● STUDY QUESTIONS
[1] According to the passage on the Marymount hospice project, how much would the Department of Health and Children contribute?
[2] From the passage on the Marymount hospice project, extract the text that begins at the words "Minister Micheál Martin" and stops after the words "with ongoing fundraising.".

● PASSAGE TO READ
++++
Mr O’Dwyer explained that although the existing hospice at Marymount had a comprehensive community service and a day care unit, their growth to date had been somewhat restricted by the limitations of the accommodation currently available at the Wellington Road building.

“The new facility will enable them to reach their full capacity ... it will also house greatly expanded education services which will ensure that the palliative care education needs of the region will be met,” he explained.

Minister Micheál Martin who, as Minister for Health and Children in 2001, set up a project team to oversee the development, confirmed that the Department of Health and Children would contribute about €14 million to the project.

A further €10 million has come in the form of a donation from Atlantic Philanthropies, the charity set up by Irish-American billionaire Charles Feeney, which has sought to assist in projects for older people in Ireland.

The balance of the cost is being raised through the sale of the Cork charity’s five-acre site on Wellington Road, incorporating St Patrick’s Hospital and Marymount Hospice together with ongoing fundraising.
++++
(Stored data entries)
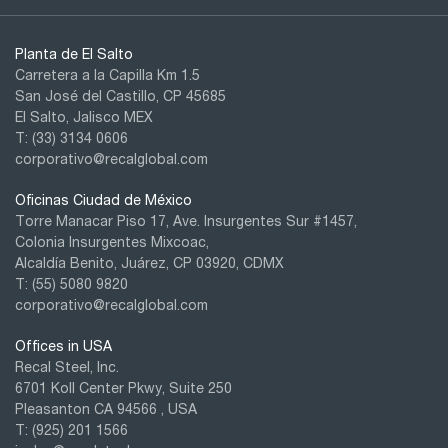
Planta de El Salto
Carretera a la Capilla Km 1.5
San José del Castillo, CP 45685
El Salto, Jalisco MEX
T: (33) 3134 0606
corporativo@recalglobal.com
Oficinas Ciudad de México
Torre Manacar Piso 17, Ave. Insurgentes Sur #1457,
Colonia Insurgentes Mixcoac,
Alcaldía Benito, Juárez, CP 03920, CDMX
T:
(55) 5080 9820
corporativo@recalglobal.com
Offices in USA
Recal Steel, Inc.
6701 Koll Center Pkwy, Suite 250
Pleasanton CA 94566 , USA
T: (925) 201 1566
++++
● RESPONSES TO THE EXERCISE
[1] About €14 million.

[2]
Minister Micheál Martin who, as Minister for Health and Children in 2001, set up a project team to oversee the development, confirmed that the Department of Health and Children would contribute about €14 million to the project.

A further €10 million has come in the form of a donation from Atlantic Philanthropies, the charity set up by Irish-American billionaire Charles Feeney, which has sought to assist in projects for older people in Ireland.

The balance of the cost is being raised through the sale of the Cork charity’s five-acre site on Wellington Road, incorporating St Patrick’s Hospital and Marymount Hospice together with ongoing fundraising.